Judahite Apocalypse of Ezra


Book Description

In the early centuries of the Christian era, a number of texts called the Apocalypse of Ezra were in circulation among Jews, Christians, Gnostics, and related religious groups. The original is believed to have been written in Judahite or Aramaic, and is commonly known as the Jewish Apocalypse of Ezra, as Ezra is believed to have been an ancient Judahite. This translation is referred to as the Judahite Apocalypse of Ezra, as the book has nothing to do with modern Judaism. This version of the Apocalypse was translated into Greek sometime before 200 AD and circulated widely within the early Christian churches. In the book, it is claimed that the prophet Ezra wrote 904 books, and its popularity seems to have inspired a number of Christian-era Apocalypses of Ezra, presumably beginning with the ‘Latin’ Apocalypse of Ezra which claimed to be the ‘second book of the prophet Ezra.’ This prophet Ezra is not the scribe Ezra from the books of Ezra, but a prophet named Shealtiel who lived a couple of centuries earlier.

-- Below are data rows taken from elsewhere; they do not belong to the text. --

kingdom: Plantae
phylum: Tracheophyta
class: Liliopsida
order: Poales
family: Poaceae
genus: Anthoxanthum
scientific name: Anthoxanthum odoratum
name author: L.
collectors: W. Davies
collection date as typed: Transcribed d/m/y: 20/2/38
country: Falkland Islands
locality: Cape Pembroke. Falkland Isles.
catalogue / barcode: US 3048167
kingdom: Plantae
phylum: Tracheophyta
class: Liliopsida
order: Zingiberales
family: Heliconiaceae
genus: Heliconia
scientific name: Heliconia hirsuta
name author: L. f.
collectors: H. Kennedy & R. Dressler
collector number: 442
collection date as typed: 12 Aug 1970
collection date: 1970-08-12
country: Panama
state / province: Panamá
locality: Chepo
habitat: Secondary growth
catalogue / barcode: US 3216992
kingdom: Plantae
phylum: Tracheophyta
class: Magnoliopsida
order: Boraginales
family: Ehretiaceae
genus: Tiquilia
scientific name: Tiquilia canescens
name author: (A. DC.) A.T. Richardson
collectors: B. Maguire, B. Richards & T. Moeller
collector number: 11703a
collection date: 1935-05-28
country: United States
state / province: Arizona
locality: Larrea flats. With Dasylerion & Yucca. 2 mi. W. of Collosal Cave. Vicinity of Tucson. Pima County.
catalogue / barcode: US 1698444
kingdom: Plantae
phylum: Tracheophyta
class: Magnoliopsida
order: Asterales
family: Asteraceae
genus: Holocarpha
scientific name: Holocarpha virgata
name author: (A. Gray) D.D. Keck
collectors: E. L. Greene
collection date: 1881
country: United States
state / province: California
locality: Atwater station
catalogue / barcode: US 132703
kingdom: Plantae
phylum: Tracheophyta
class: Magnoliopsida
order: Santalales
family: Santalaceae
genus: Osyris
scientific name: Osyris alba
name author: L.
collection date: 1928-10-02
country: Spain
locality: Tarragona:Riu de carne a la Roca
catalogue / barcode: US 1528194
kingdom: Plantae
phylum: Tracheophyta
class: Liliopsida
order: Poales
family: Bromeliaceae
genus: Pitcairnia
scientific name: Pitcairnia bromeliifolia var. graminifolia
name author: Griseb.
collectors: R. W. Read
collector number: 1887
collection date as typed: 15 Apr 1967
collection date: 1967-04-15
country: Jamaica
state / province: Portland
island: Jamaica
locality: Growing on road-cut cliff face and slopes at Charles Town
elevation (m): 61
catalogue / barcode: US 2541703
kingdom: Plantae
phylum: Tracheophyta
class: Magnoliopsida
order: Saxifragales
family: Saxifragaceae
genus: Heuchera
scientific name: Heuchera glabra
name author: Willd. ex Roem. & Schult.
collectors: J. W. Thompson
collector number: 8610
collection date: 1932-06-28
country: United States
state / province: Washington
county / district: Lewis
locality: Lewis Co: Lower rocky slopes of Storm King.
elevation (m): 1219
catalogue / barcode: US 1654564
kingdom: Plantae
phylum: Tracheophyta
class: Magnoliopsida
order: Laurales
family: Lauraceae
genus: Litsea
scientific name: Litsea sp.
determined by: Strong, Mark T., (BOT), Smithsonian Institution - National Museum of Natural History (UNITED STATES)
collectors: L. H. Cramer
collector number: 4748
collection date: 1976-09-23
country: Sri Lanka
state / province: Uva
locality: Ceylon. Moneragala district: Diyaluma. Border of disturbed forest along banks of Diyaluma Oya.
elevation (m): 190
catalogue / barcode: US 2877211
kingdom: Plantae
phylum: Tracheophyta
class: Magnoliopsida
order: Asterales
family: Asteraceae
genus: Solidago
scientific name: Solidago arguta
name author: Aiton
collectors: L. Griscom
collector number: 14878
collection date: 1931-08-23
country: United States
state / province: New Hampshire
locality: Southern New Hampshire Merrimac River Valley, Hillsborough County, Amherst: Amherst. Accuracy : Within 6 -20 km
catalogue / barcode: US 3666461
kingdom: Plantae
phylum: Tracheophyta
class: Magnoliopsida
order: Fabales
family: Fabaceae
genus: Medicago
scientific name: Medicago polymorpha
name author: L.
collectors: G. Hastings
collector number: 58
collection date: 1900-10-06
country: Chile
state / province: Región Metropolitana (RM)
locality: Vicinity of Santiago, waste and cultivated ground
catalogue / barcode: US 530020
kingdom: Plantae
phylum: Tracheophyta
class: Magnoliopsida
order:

In the apocalypse, he is called Ezra by the angel Uriel, which translates a ‘helper’ or ‘assistant.’ In 1592, Pope Clement VIII’s creation of a Catholic Bible added a version of the Apocalypse of Ezra into the Catholic Bible under the name 4ᵗʰ Esdras. Unfortunately, the Latin translation of the Apocalypse of Ezra that Clement added to the Catholic Vulgate included the shorter Latin Apocalypse of Ezra, resulting in the Catholic and Protestant Bibles having longer, and self-contradicting versions of the apocalypse in comparison to Orthodox Bibles. The identification of the author as ‘Shealtiel, who is also called Ezra,’ is found in most translations of the apocalypse, other than the longer Catholic version, where it is both redundant and conflicting, as the author is identified at the beginning of the longer text. The introduction of the Catholic version is the introduction of the shorter Latin Apocalypse of Ezra, which identifies the author as Ezra the Scribe and provides his genealogy. Ezra the Scribe was a Levite and son his genealogy has nothing to do with the line of David, a Judahite king. This translation is a translation of the Latin version's text that originated in the Judahite Apocalypse of Ezra, along with the restoration of short sections of text that were cut from the Catholic version but remain in the Armenian, Georgian, or Ethiopian translations.